`Ramazanı Kur`anla Geçirin`
İlahiyatçılar, ramazan ayının Kur`an-ı Kerim`i anlamak ve yaşamak üzere değerlendirilmesi tavsiyesinde bulunuyor.
Ramazan ayının bir oyun ve eğlence ayı olmadığını ifade eden ilahiyatçılar, bu ayın ruhuna uygun bir şekilde Kur`an ile geçirilmesi gerektiği üzerinde duruyor. Türkiye Diyanet ve Vakıf Çalışanları Sendikası (Din Bir Sen) Bölge Başkanı Mehmet Özer, Kur`an-ı Kerim`in ramazan ayında indiği için bu ayın bir kıymet kazandığını söyledi.

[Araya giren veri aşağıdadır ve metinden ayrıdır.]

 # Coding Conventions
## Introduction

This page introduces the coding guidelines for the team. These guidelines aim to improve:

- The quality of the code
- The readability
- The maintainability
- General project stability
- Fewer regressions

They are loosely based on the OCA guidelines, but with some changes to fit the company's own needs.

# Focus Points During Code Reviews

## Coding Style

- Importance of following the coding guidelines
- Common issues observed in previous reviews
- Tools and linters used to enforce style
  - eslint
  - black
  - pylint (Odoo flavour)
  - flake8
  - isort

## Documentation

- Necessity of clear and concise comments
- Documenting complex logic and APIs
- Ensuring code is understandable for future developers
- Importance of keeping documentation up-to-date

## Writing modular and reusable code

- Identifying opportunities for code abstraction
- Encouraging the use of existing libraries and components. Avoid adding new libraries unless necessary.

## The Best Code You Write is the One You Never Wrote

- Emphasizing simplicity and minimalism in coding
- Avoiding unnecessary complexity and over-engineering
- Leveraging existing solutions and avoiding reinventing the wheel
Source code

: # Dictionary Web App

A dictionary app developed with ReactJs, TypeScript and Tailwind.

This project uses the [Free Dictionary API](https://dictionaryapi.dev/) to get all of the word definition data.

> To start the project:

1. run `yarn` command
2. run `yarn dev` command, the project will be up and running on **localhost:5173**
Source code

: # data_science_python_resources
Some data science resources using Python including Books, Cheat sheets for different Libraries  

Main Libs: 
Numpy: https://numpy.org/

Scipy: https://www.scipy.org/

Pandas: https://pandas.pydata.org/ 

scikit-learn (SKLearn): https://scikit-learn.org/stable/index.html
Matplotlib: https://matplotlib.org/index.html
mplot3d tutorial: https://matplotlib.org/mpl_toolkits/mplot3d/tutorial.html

"Allahu Teala ramazan ayını vasfederken, `Ramazan ayı öyle bir aydır ki o ayda Kur`an-ı Kerim inmiştir` buyuruyor. Bazı ulemalar da ramazan ayının yüceliğini Kuran`dan aldığını söylüyor, çünkü Kur`an-ı Kerim bu ayda indiği için ramazan kıymet kazanmış" diyen Özer, havaların sıcak olmasından dolayı ramazan ayının bu sene zor geçeceğini, bu ayda yapılan ibadetlerin mükafatının da çok fazla olacağını belirtti.

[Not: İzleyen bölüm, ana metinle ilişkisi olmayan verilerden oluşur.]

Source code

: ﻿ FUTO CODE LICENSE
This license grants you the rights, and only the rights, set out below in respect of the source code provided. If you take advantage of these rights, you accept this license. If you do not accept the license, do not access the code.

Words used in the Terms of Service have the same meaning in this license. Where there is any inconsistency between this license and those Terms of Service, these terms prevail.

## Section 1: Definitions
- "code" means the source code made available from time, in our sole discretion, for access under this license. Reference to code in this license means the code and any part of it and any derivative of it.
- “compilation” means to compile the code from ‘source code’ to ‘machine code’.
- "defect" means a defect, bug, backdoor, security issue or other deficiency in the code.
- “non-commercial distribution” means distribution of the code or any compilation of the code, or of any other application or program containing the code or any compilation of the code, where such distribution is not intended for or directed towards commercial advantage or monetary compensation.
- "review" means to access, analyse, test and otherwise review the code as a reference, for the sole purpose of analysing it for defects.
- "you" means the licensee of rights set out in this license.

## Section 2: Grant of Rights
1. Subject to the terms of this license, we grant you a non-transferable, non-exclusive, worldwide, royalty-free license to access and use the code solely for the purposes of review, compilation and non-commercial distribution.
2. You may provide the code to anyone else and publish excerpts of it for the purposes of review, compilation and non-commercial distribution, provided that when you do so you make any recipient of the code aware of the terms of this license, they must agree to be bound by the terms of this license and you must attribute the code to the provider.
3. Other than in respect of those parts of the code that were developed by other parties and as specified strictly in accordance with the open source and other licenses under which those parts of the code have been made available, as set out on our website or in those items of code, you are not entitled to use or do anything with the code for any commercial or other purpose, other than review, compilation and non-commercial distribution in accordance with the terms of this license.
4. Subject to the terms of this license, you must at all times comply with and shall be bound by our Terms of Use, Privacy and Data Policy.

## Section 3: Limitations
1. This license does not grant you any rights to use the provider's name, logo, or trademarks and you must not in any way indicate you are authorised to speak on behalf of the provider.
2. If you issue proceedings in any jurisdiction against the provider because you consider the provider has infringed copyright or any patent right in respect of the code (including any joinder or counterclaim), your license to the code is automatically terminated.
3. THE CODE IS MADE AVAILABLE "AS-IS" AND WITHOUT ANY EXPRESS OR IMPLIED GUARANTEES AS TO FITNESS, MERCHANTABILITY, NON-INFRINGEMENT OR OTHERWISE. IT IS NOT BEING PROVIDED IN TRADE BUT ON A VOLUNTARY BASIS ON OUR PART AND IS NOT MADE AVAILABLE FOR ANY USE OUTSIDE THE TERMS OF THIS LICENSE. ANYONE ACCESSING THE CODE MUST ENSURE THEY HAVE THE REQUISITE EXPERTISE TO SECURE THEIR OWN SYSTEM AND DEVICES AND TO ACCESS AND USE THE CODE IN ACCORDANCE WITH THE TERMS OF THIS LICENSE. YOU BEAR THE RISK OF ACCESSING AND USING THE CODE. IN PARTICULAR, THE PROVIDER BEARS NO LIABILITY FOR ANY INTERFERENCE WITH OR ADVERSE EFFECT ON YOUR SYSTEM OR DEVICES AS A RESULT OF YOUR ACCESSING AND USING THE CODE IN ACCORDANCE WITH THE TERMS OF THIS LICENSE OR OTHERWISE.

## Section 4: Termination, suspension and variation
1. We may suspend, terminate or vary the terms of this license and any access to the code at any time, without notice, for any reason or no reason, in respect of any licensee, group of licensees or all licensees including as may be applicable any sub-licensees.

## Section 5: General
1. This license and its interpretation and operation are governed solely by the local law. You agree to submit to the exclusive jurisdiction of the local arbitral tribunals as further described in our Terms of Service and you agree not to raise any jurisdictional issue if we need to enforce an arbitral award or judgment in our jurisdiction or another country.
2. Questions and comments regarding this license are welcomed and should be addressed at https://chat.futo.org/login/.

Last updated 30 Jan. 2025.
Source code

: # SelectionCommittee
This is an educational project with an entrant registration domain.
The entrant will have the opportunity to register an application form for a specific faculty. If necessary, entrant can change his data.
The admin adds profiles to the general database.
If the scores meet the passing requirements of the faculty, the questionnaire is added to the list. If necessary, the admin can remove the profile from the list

Ramazan ayı girdiğinden dolayı bütün camilerde okunan mukabelelerin Peygamber efendiden gelen bir sünnet olduğunu anlatan Özer, şöyle konuştu:
"Ramazan ayına girildiği zaman dükkanlarda, evlerde, camilerde, insanlar her tarafta Kur`an-ı Kerim okuyorlar. Bu anlamda ramazan ayında yapacağımız en makbul amel Kur`an-ı Kerim okumaktır. Sahabeler peygamber efendimizin yanına giderlerdi, Kur`an-ı Kerim`den bazı ayetleri alıp ezber yaparlardı, hayatlarına tatbik ederlerdi ve ondan sonra başka ayetler alırlardı. O anlamda bizim asıl amacımız Kur`an-ı Kerim`i hayatımıza uygulamak olmalıdır."
Ramazan ayında nefsin kontrol altına alındığını dile getiren Özer, başka zamanlarda Kur`an-ı Kerim`den alınamayan lezzetin ramazan ayında alınacağını kaydetti.

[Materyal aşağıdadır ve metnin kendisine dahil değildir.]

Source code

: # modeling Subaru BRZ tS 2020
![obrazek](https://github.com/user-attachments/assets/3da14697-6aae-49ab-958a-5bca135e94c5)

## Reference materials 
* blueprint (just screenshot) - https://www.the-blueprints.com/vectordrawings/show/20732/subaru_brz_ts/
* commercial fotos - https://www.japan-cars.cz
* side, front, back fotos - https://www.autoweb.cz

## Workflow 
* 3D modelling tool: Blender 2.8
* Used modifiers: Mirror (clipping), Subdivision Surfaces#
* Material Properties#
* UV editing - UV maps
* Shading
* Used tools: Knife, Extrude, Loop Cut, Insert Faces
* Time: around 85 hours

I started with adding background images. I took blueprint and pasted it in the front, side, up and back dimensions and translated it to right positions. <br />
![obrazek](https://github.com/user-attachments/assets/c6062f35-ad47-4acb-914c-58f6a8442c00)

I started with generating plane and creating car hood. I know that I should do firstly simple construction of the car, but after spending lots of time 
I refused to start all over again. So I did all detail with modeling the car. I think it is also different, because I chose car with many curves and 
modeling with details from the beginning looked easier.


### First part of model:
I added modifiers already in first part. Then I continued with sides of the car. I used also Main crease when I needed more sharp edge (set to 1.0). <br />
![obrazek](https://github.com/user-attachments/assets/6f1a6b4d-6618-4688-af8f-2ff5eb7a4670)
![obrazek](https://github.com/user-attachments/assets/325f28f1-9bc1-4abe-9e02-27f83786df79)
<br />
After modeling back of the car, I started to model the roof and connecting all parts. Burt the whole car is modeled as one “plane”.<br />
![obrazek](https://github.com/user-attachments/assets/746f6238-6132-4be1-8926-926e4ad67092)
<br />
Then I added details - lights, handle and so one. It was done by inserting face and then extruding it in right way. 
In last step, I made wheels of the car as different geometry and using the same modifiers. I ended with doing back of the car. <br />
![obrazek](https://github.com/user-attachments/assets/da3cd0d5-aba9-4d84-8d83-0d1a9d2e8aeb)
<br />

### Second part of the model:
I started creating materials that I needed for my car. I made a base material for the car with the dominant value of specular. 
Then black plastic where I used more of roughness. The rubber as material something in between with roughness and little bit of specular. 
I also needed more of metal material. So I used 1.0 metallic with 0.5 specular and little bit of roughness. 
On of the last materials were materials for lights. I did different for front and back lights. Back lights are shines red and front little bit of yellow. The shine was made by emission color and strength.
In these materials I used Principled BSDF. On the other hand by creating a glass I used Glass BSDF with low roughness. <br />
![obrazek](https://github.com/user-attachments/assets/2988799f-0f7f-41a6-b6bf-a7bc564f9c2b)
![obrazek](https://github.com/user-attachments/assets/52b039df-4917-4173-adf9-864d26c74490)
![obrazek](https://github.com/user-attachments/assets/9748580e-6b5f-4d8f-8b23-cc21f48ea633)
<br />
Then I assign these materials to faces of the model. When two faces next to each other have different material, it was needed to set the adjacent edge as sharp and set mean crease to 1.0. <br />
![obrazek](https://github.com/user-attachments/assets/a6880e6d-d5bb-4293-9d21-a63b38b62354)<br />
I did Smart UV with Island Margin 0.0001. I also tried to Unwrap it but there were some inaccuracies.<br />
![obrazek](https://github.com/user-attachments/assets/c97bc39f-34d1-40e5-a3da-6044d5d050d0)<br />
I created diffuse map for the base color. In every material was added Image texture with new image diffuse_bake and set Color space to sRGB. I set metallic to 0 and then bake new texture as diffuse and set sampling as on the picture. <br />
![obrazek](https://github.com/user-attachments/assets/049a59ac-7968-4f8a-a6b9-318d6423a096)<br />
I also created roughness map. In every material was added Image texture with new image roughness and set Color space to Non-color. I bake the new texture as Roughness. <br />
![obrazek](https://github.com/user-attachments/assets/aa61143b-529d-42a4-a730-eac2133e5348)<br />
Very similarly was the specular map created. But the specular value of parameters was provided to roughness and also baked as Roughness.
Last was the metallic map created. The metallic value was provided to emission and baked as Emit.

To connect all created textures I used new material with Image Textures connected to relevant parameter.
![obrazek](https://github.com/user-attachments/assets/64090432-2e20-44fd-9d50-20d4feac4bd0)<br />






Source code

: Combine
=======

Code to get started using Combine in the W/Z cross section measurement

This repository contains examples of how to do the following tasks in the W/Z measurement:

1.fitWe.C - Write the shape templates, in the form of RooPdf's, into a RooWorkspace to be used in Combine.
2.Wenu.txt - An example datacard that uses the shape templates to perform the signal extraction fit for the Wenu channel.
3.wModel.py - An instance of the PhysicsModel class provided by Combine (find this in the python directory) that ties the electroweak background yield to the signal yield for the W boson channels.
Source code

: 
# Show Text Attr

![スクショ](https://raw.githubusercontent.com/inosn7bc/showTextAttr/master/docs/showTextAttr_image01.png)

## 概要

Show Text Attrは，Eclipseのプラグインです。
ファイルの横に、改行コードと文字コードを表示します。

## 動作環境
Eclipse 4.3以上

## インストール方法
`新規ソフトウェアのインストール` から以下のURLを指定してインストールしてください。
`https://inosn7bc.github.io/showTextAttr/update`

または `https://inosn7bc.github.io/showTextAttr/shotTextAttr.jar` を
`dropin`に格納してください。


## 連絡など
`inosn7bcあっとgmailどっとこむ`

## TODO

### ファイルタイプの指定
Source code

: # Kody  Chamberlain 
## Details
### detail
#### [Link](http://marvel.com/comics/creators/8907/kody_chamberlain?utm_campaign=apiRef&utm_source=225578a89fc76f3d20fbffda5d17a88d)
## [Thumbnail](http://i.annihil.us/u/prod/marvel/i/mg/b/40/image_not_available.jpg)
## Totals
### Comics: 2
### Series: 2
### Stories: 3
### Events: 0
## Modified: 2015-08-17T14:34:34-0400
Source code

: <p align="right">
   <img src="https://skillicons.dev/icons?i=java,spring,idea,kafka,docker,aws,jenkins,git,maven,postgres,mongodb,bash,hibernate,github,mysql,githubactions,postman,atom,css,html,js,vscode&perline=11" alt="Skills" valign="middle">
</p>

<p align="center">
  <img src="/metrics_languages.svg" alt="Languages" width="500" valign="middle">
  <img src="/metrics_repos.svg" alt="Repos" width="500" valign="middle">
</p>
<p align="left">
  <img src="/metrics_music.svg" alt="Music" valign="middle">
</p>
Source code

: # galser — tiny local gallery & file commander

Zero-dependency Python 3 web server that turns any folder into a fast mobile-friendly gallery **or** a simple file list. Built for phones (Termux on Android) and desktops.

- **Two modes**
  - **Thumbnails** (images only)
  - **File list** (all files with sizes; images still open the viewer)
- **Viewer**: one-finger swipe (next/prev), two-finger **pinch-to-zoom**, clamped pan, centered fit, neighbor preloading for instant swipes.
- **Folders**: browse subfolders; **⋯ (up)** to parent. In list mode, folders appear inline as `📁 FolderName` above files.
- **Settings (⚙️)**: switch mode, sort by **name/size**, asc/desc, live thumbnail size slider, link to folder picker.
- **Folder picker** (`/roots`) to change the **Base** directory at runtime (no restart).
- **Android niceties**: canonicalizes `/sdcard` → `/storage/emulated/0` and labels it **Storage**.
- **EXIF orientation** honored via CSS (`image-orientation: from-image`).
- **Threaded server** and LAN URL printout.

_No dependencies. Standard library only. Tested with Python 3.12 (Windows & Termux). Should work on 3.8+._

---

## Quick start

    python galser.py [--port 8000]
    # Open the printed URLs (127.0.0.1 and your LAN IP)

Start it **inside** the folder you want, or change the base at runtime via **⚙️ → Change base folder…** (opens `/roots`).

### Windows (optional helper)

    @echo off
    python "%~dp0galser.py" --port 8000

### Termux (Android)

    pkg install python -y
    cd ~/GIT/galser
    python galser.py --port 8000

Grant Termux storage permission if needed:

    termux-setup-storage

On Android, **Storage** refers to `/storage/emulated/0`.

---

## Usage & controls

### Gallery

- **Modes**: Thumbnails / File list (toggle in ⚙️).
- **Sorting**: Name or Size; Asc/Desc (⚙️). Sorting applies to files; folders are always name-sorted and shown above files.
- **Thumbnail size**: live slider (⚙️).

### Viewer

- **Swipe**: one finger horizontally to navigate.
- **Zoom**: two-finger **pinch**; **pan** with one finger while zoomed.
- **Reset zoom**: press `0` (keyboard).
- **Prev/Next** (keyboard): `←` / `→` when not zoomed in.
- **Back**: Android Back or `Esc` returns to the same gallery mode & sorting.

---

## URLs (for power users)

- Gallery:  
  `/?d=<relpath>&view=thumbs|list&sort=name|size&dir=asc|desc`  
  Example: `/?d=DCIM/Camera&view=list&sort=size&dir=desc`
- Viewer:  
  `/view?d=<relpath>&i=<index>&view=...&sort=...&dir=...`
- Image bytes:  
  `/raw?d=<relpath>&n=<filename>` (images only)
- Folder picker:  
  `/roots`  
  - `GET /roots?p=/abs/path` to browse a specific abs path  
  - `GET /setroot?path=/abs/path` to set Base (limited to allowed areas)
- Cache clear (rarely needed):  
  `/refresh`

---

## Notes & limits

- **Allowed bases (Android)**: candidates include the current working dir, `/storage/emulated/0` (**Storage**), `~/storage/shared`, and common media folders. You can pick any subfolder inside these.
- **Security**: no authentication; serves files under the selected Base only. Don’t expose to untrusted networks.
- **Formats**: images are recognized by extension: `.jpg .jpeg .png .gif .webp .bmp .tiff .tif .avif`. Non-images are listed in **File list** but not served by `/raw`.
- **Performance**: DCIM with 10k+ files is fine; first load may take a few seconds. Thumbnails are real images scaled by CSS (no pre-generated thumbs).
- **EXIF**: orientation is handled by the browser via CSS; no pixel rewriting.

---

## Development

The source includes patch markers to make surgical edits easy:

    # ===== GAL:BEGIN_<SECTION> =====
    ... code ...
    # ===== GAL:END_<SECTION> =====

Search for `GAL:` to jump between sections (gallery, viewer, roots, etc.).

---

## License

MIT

Dicle Üniversitesi İlahiyat Fakültesi Dekanı Prof. Dr. Abdulkerim Ünalan ise bu ayın eğlence ile geçirilmemesi gerektiğini ifade ederek, ibadetle ve Kur`an okumakla geçirilmesi gerektiğine dikkati çekti.
İslam aleminde ramazan ayının ayrı bir önemi olduğunu dile getiren Ünalan, bu ayın müslümanlar için bir fırsat olduğunu, bu fırsatın kesinlikle değerlendirilmesi gerektiğini dile getirdi.
Ünalan, şöyle konuştu:
"Yüce dinimiz bazı zamanları ve bazı ayları insanların muhtelif zamanlarda yapmış olduğu hataları düzeltmek ve fırsatları değerlendirmek için farklı konuma koymuştur. Bu fırsatlardan bir tanesi de ramazanı şeriftir. Ramazan Arapça`da bir ayın adıdır ve sözlükte de yakmak anlamında kullanılıyor. Cenabı Allah bu ayı değerlendirenlerin günahlarını yakıyor."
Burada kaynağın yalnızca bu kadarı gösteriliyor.